__Provided records__:
━━━━
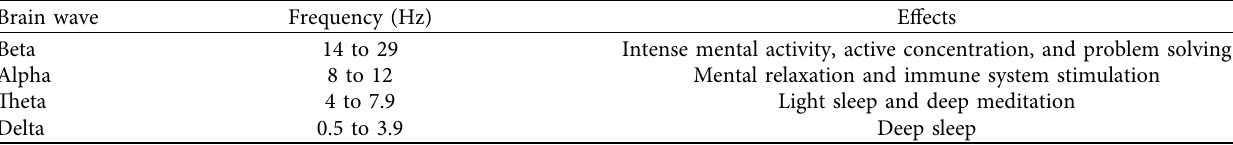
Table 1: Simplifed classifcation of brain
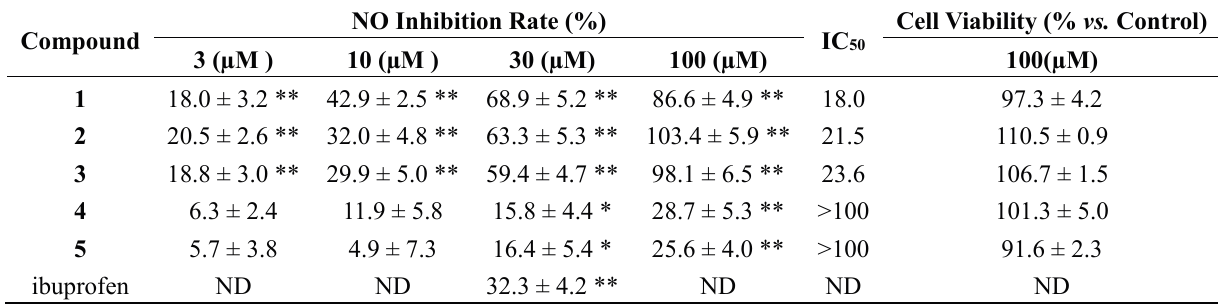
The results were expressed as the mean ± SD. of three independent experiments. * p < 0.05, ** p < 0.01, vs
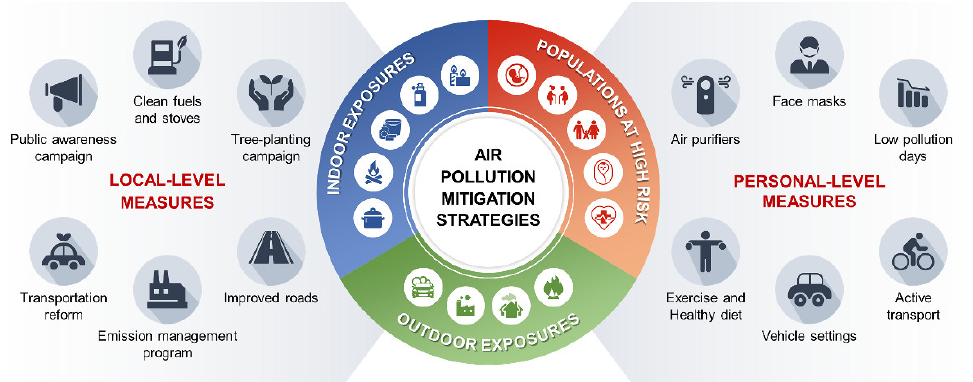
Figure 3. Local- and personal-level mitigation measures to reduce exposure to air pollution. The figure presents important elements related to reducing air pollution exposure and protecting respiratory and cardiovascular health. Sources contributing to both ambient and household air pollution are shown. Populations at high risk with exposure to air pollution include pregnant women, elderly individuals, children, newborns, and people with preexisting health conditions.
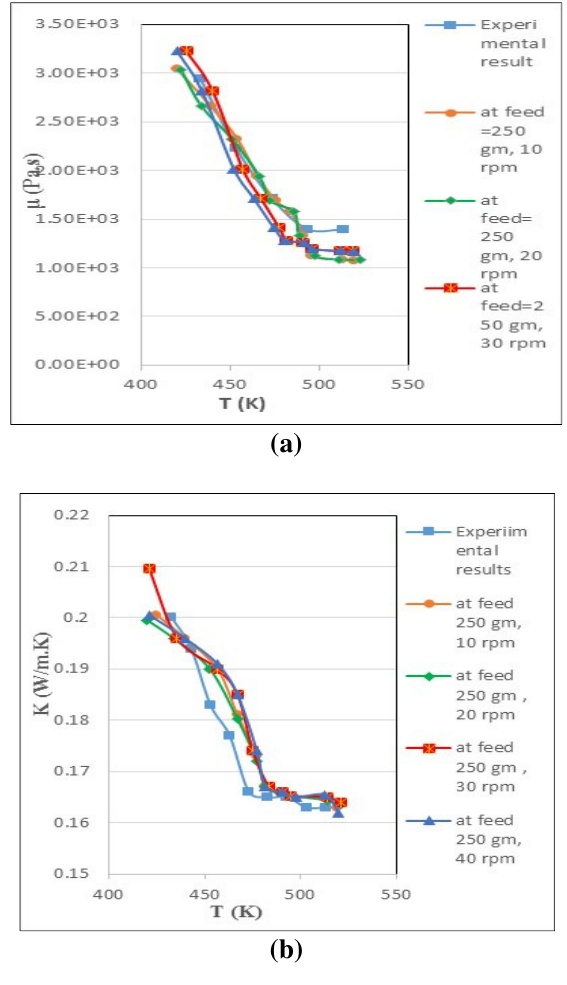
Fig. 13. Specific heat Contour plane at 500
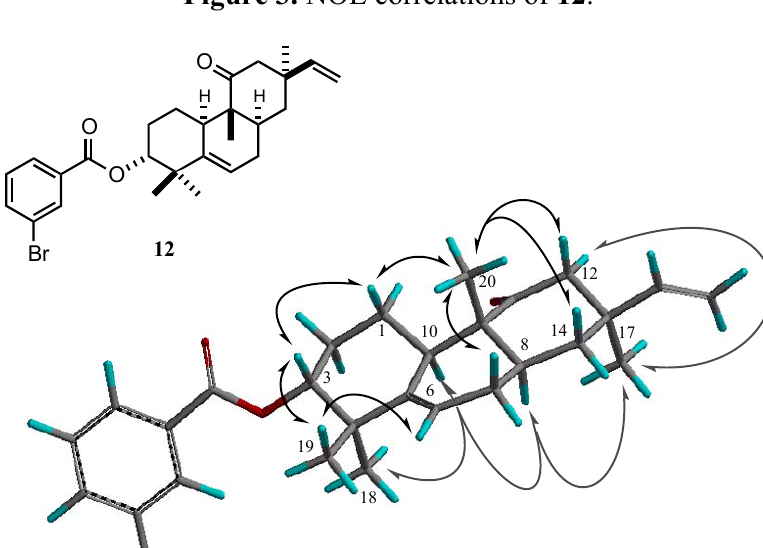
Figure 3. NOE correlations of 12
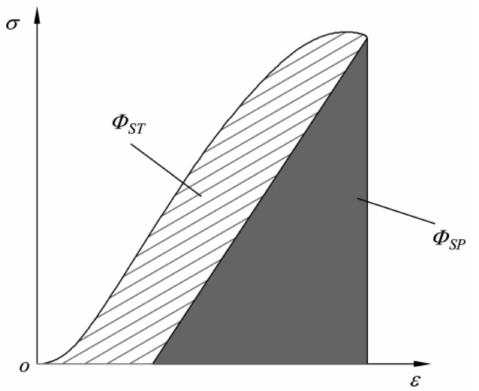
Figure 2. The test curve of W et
━━━━
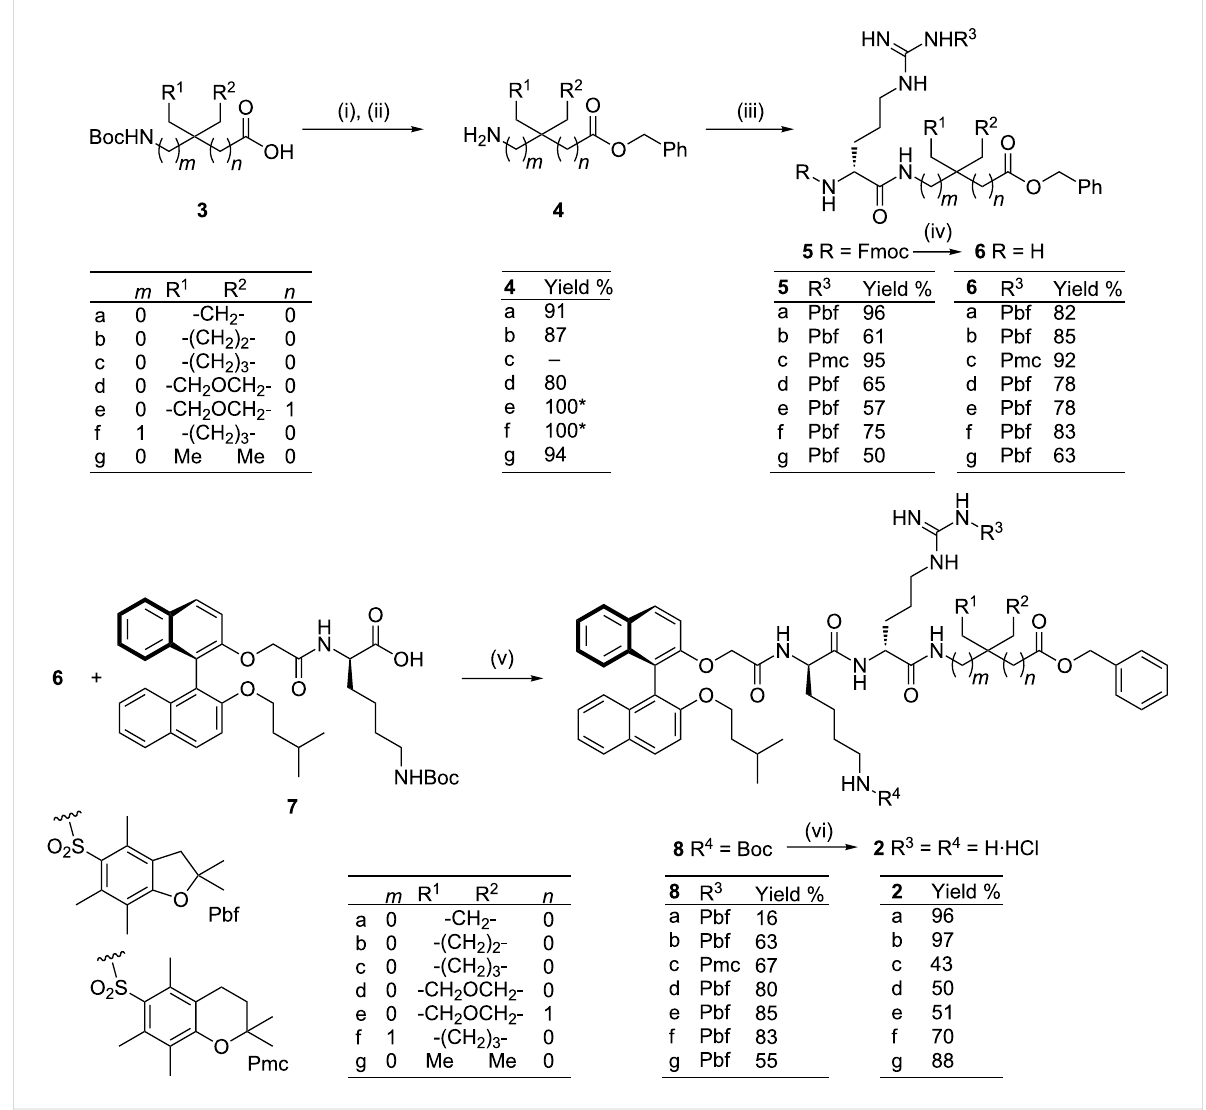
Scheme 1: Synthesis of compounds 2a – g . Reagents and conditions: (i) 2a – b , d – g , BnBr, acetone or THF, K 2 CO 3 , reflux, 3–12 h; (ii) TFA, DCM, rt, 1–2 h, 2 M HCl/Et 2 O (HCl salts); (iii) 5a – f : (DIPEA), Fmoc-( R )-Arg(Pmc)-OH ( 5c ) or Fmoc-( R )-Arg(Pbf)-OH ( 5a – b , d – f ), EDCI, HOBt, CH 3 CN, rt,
━━━━
Return all lines of the material that have "Figure" in them.

__Reply__:
Figure 3. Local- and personal-level mitigation measures to reduce exposure to air pollution. The figure presents important elements related to reducing air pollution exposure and protecting respiratory and cardiovascular health. Sources contributing to both ambient and household air pollution are shown. Populations at high risk with exposure to air pollution include pregnant women, elderly individuals, children, newborns, and people with preexisting health conditions.
Figure 3. NOE correlations of 12
Figure 2. The test curve of W et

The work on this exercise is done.